THE United Nations should act on the complaint filed by the Philippines against China which continues to assert its presence in disputed areas in the West Philippine Sea (South China Sea).
British Ambassador to Manila Asif Ahmad on Thursday said the international community wants the UN to rule on the competing claims between China and the Philippines since a decision handed down by the arbitration tribunal will clarify the extent of the claims in the disputed region.
“What the international community wants is to use the rules-based approach, to have it resolved,” the envoy told reporters.
The Philippines filed a complaint before the UN-backed International Tribunal of the Law of the Sea in January last year. China has refused to join the arbitration, which questions the validity of Beijing “excessive” nine-dash line claim, but the Philippines will press ahead with the legal initiative.
Ahmad said all countries under the UN system are required to follow rules, “which are clear to everybody.” He added: “Instead of ignoring them, in a dispute like this, when there is border dispute, there are mechanisms in the UN through the law of the sea where you can get guidance as to whether a particular maritime right can be extended to a particular island or rock.”
He noted that it is advisable to follow the rules than to assert a country’s claim by force.
“Instead of asserting your claim by force of by simply stating that this is ours or whatever, here’s an opportunity to go by the rules and say ‘this is the judgment of an arbitration,’ “ he said at the sidelines of the British Embassy in Manila’s social media reception at his residence in North Forbes Park.
But Ahmad clarified that the United Kingdom is not taking sides in the territorial dispute between the Philippines and China. “We’re not going to say whether the Philippines or China is correct. You’ve got to prove your case or argue your case. But you have every right to use these international rules and mechanism to have your case heard.”
Yet, the ambassador believes that China’s nine-dash line claim in the West Philippine Sea will not affect British navigation in the commercially vital waterways. He said China’s supposed sovereignty over the disputed region has “not manifested in a way which affected British navigation and we don’t expect it to.”

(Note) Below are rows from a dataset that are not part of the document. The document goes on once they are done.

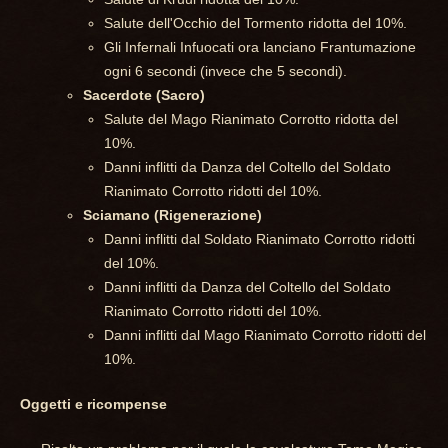
Salute dell'Occhio del Tormento ridotta del 10%.
Gli Infernali Infuocati ora lanciano Frantumazione
ogni 6 secondi (invece che 5 secondi).
Sacerdote (Sacro)
Salute del Mago Rianimato Corrotto ridotta del
10%.
Danni inflitti da Danza del Coltello del Soldato
Rianimato Corrotto ridotti del 10%.
Sciamano (Rigenerazione)
Danni inflitti dal Soldato Rianimato Corrotto ridotti
del 10%.
Danni inflitti da Danza del Coltello del Soldato
Rianimato Corrotto ridotti del 10%.
Danni inflitti dal Mago Rianimato Corrotto ridotti del
10%.
Oggetti e ricompense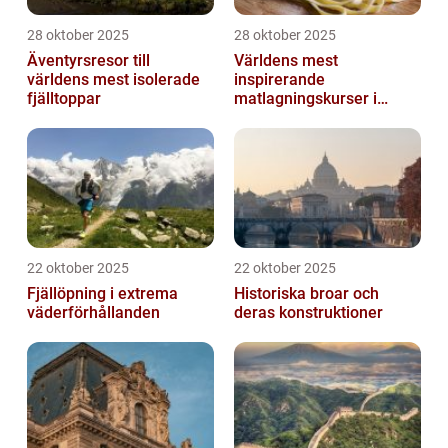
28 oktober 2025
28 oktober 2025
Äventyrsresor till
Världens mest
världens mest isolerade
inspirerande
fjälltoppar
matlagningskurser i
Italien
22 oktober 2025
22 oktober 2025
Fjällöpning i extrema
Historiska broar och
väderförhållanden
deras konstruktioner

“Up to now, they [British ships] have navigated without any hindrance from anyone. We haven’t had an issue. It’s speculative, [and]right now, it’s not a problem for us,” he said.
The United Kingdom, Ahmad said, follows the United Nations “definition” of international waters, so their ships and aircraft are expected to go “unimpeded when we go from one place to another.”
The UN defines international waters as the area beyond a coastal country’s territory, which includes the exclusive economic zone (EEZ). Foreign vessels are allowed “innocent passage” to these waterways.
The Philippines and its neighboring countries maintain a 200-nautical mile EEZ, as well as an extended continental shelf.
About 46 percent of the world’s shipping activities pass by the West Philippine Sea, and global trade in these parts is estimated at $5 billion annually.
On Monday, Armed Forces Chief of Staff Emmanuel Bautista reported that Chinese coast guards used water cannons to drive away Filipino fishermen at the Panatag (Scarborough) shoal weeks ago, prompting the government to file a note verbale with the Chinese embassy here.
Defense Secretary Voltaire Gazmin on Thursday pushed for a calibrated response if the Chinese Coast Guard continues to bully Filipino fishermen. “In case the Chinese Coast Guard vessel will still persist [in]water cannon attacks, [our]response should be calibrated where we will have the Philippine Coast Guard to maintain ‘white-on-white’ response so as not to heighten the tension,” he said.
White-on-white is a military term for a civilian to civilian ship confrontation, or one that involves the Coast Guard, while gray would refer to the Navy.
When tension first erupted at the Panatag shoal in 2012, the situation was described by the military as a “gray-to-white” response because the Philippine Navy’s cutter BRP Gregorio del Pilar, a fully-armed military ship was used in the arrest of eight Chinese fishing vessels caught poaching in Panatag Shoal.
Coast Guard Commandant Rodolfo Isorena said there are ships that can be deployed to patrol the Panatag area should the President direct them to do so. “We are just waiting for a directive from the President if he wants us to go there or not,” Isorena said.